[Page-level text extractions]
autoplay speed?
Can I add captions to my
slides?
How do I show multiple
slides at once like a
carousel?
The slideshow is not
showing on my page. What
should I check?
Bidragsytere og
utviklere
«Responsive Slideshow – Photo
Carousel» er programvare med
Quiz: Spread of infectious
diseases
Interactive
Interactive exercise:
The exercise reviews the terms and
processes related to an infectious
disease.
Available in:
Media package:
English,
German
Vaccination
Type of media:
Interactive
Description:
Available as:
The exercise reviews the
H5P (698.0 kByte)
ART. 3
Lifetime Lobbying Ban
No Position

...

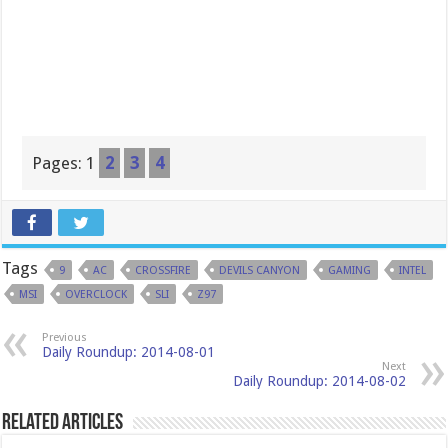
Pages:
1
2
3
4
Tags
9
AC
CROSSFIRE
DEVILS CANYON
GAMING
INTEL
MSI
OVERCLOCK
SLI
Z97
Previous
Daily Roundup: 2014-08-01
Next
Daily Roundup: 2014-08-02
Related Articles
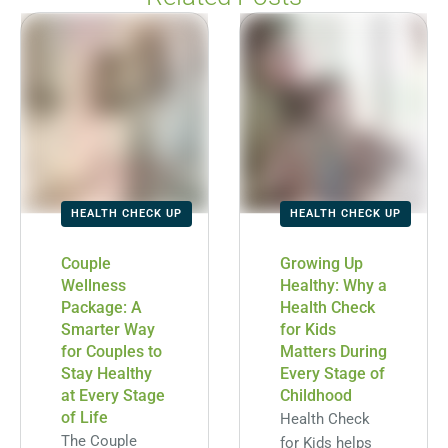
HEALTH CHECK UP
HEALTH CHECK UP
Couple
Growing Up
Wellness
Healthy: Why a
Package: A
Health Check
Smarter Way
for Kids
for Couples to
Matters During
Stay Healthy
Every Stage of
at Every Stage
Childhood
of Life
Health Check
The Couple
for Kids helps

Directions for this task: Out of the data above, give again only the lines starting at the one holding "Healthy: Why a" and ending at the one holding "for Kids helps", unchanged.

Task output:
Healthy: Why a
Package: A
Health Check
Smarter Way
for Kids
for Couples to
Matters During
Stay Healthy
Every Stage of
at Every Stage
Childhood
of Life
Health Check
The Couple
for Kids helps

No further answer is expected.